Two of the most appealing advantages of Clinton as president are her established diplomatic relationships with governments all across the globe and her extensive experience working with international relations. Because of Clinton’s image as “an American Iron Lady”, she is usually perceived as stubborn and shrewd.  Contrarily, her diplomacy stances have actually proven her to be more rational than anything else.  In 2008, the United States had inherited international dissent from the Bush Administration.  As Secretary of State, one of Clinton’s primary responsibilities was to focus on America’s foreign policy.  Clinton accepted this role and contributed to U.S. diplomacy through a variety of insightful decisions, many of which are illustrated in her memoir Hard Choices.   During her four years in office, Clinton eased tensions with Europe, supported human rights activity in regions plagued by tyranny and terrorism, as well as made numerous notable foreign appearances and diplomatic visits.

Donald Trump (multi-billionaire and the Republican front runner) may not have had the same background with foreign policy, yet his ideologies are still widely met with favouritism by many American because the policies not only sound simple, but also heightens American status and effectively appeals to patriotism.

One of the more popular discussions for presidential candidates revolves around selecting a correct course of action towards Israel and the Middle East.  The U.S.-Israel relationship has always had a fundamental influence on activity in the Middle East.  During Clinton’s recent address at AIPAC, she not only directly criticized Trump’s stances as being dangerous, but also subtly promised to differentiate herself from the Obama’s status quo through enhancing their alliance.  She foreshadows her potential hard-line position on foreign policy as president through her remark, “some things aren’t negotiable and anyone who doesn’t understand that has no business being our president”…an obvious reference to Trump’s earlier comments implying that everything can be negotiable.  Clinton further establishes her stance through stating that she was prepared to enforce sanctions on Iranians again should they revive their nuclear program.

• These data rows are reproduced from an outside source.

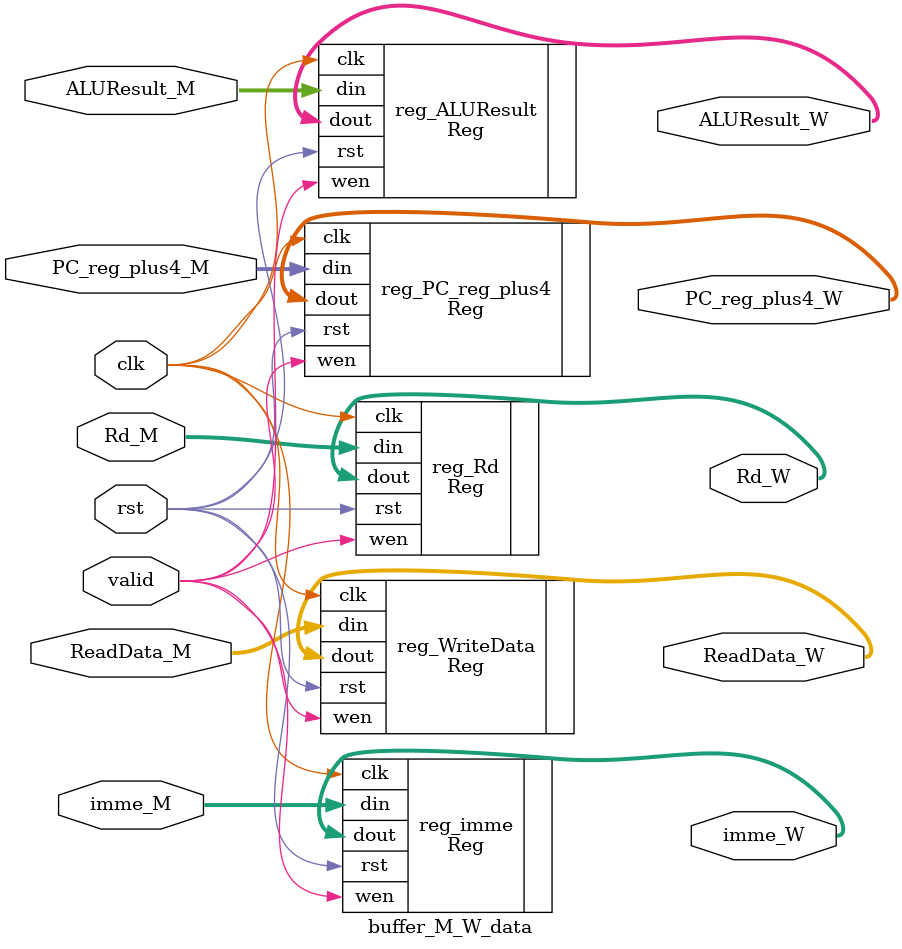
<source format=v>
`timescale 1ns / 1ps
module buffer_F_D_data(
        input clk,
        input rst,
        input [31:0] instr_F,
        input [31:0] PC_reg_F,
        input [31:0] PC_reg_plus4_F,
        input valid,
        output [31:0] instr_D,
        output [31:0] PC_reg_D,
        output [31:0] PC_reg_plus4_D
    );

    Reg #(32, 0) reg_instr (
            .clk(clk),
            .rst(rst),
            .din(instr_F),
            .dout(instr_D),
            .wen(valid)
        );

    Reg #(32, 0) reg_PC_reg (
            .clk(clk),
            .rst(rst),
            .din(PC_reg_F),
            .dout(PC_reg_D),
            .wen(valid)
        );

    Reg #(32, 0) reg_PC_reg_plus4 (
            .clk(clk),
            .rst(rst),
            .din(PC_reg_plus4_F),
            .dout(PC_reg_plus4_D),
            .wen(valid)
        );

endmodule

module buffer_D_E_data(
        input clk,
        input rst,
        input [31:0] PC_reg_D,
        input [31:0] PC_reg_plus4_D,
        input [31:0] imme_D,
        input [31:0] rdata1_D,
        input [31:0] rdata2_D,
        input [4:0] Rd_D,
        input [4:0] Rs1_D,
        input [4:0] Rs2_D,
        input valid,
        output [31:0] PC_reg_E,
        output [31:0] PC_reg_plus4_E,
        output [31:0] imme_E,
        output [31:0] rdata1_E,
        output [31:0] rdata2_E,
        output [4:0] Rd_E,
        output [4:0] Rs1_E,
        output [4:0] Rs2_E
    );

    Reg #(32, 0) reg_PC_reg(
            .clk(clk),
            .rst(rst),
            .din(PC_reg_D),
            .dout(PC_reg_E),
            .wen(valid)
        );
    Reg #(32, 0) reg_PC_reg_plus4(
            .clk(clk),
            .rst(rst),
            .din(PC_reg_plus4_D),
            .dout(PC_reg_plus4_E),
            .wen(valid)
        );
    Reg #(32, 0) reg_imme(
            .clk(clk),
            .rst(rst),
            .din(imme_D),
            .dout(imme_E),
            .wen(valid)
        );
    Reg #(32, 0) reg_Rs1(
            .clk(clk),
            .rst(rst),
            .din(rdata1_D),
            .dout(rdata1_E),
            .wen(valid)
        );
    Reg #(32, 0) reg_Rs2(
            .clk(clk),
            .rst(rst),
            .din(rdata2_D),
            .dout(rdata2_E),
            .wen(valid)
        );
    Reg #(5, 0) reg_Rd(
            .clk(clk),
            .rst(rst),
            .din(Rd_D),
            .dout(Rd_E),
            .wen(valid)
        );
    Reg #(5,0) reg_Rs1_a(
            .clk(clk),
            .rst(rst),
            .din(Rs1_D),
            .dout(Rs1_E),
            .wen(valid)
        );
    Reg #(5,0) reg_Rs2_a(
            .clk(clk),
            .rst(rst),
            .din(Rs2_D),
            .dout(Rs2_E),
            .wen(valid)
        );

endmodule

module buffer_E_M_data(
        input clk,
        input rst,
        input [31:0] ALUResult_E,
        input [31:0] WriteData_E,
        input [4:0] Rd_E,
        input [31:0] PC_reg_plus4_E,
        input valid,
        output [31:0] ALUResult_M,
        output [31:0] WriteData_M,
        output [4:0] Rd_M,
        output [31:0] PC_reg_plus4_M,
        input [31:0] imme_E,
        output [31:0] imme_M
    );
    Reg #(32, 0)reg_ALUResult(
            .clk(clk),
            .rst(rst),
            .din(ALUResult_E),
            .dout(ALUResult_M),
            .wen(valid)
        );
    Reg #(32, 0)reg_WriteData(
            .clk(clk),
            .rst(rst),
            .din(WriteData_E),
            .dout(WriteData_M),
            .wen(valid)
        );
    Reg #(5, 0) reg_Rd(
            .clk(clk),
            .rst(rst),
            .din(Rd_E),
            .dout(Rd_M),
            .wen(valid)
        );
    Reg #(32, 0) reg_PC_reg_plus4(
            .clk(clk),
            .rst(rst),
            .din(PC_reg_plus4_E),
            .dout(PC_reg_plus4_M),
            .wen(valid)
        );
    Reg #(32, 0) reg_imme(
            .clk(clk),
            .rst(rst),
            .din(imme_E),
            .dout(imme_M),
            .wen(valid)
        );

endmodule

module buffer_M_W_data(
    input clk,
    input rst,
    input [31:0] ALUResult_M,
    input [31:0] ReadData_M,
    input [31:0] PC_reg_plus4_M,
    input [4:0] Rd_M,
    input valid,
    output [31:0] ALUResult_W,
    output [31:0] ReadData_W,
    output [4:0] Rd_W,
    output [31:0] PC_reg_plus4_W,
    input [31:0] imme_M,
    output [31:0] imme_W
    );
    Reg #(32, 0) reg_ALUResult(
            .clk(clk),
            .rst(rst),
            .din(ALUResult_M),
            .dout(ALUResult_W),
            .wen(valid)
        );
    Reg #(32, 0) reg_WriteData(
            .clk(clk),
            .rst(rst),
            .din(ReadData_M),
            .dout(ReadData_W),
            .wen(valid)
        );
    Reg #(5, 0) reg_Rd(
            .clk(clk),
            .rst(rst),
            .din(Rd_M),
            .dout(Rd_W),
            .wen(valid)
        );
    Reg #(32, 0) reg_PC_reg_plus4(
            .clk(clk),
            .rst(rst),
            .din(PC_reg_plus4_M),
            .dout(PC_reg_plus4_W),
            .wen(valid)
        );
    Reg #(32,0) reg_imme(
            .clk(clk),
            .rst(rst),
            .din(imme_M),
            .dout(imme_W),
            .wen(valid)
        );

endmodule

</source>
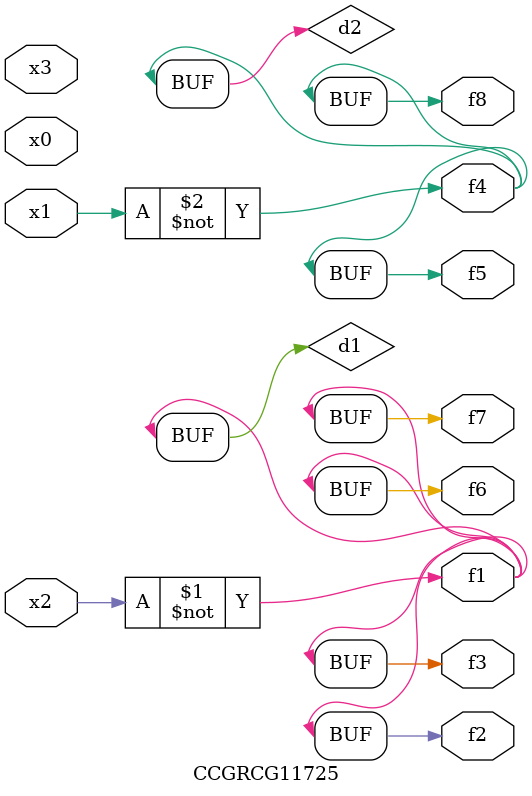
<source format=v>
module CCGRCG11725(
	input x0, x1, x2, x3,
	output f1, f2, f3, f4, f5, f6, f7, f8
);

	wire d1, d2;

	xnor (d1, x2);
	not (d2, x1);
	assign f1 = d1;
	assign f2 = d1;
	assign f3 = d1;
	assign f4 = d2;
	assign f5 = d2;
	assign f6 = d1;
	assign f7 = d1;
	assign f8 = d2;
endmodule

</source>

Terrorism (mainly from the Middle East) continues to be one of the world’s most complicated issues that demand an immediate solution.  With the disbandment of Al Qaeda,  rose the world’s current greatest terrorist group: ISIS.  Using fearful tactics, ISIS continues to violate human rights and impose terror through the false pretense of motivation by the Islamic faith.  Their extensive and effective propaganda extends to the Western world-demonstrated best through their recruitments of Western youth who eventually become sex slaves or child soldiers.  In response to ISIS, Trump offers his naive insight and almost child-like strategies.

“Take back the oil.”  Trump said during his interview with Bill O’Reilly from Fox News.  “Once you go over and take back that oil, they have nothing.  You bomb the hell out of them, and then you encircle it, and then you go in.”

“I would hit them so hard,” the presidential candidate continued.  “I would find you a proper general, I would find the Patton or MacArthur.  I would hit them so hard your head would spin.”

Nevertheless, when asked to expand on these plans, specifically when asked to confirm his intent to send military ground troops into Syria, the GOP front runner refuses to comment with the excuse that he does not wish to inform his “game plan” to the opposing force.

Clinton’s solution for ISIS seems far more credible and realistic given her previous experience fighting terrorism in the Obama Administration.   Clinton is firmly against sending American troops into the conflict zone, since previous wars in Iraq and Afghanistan confirmed that to be a counter-productive decision.  Clinton favours resolving ISIS with military troops already present in the area, most specifically, the Sunni tribes.  According to her plans, such efforts would be aided by additional intelligence units, sustained pressure on the Baghdad government, as well as maintaining focus that may be strayed by the Syrian Civil War.  Clinton asserts that this combined approach will not only choke off ISIS supply lines but will also provide leverage in diplomatic relations.

“Let me be sort of a neutral guy, let’s see what—I’m going to give it a shot,” Trump said during an MSNBC town hall, when addressing his plans for the Middle East. “It would be so great.”

Clinton’s response?  “Let us never be neutral or silent in the face of bigotry.  Let’s defend the shared values that already make America and Israel great.”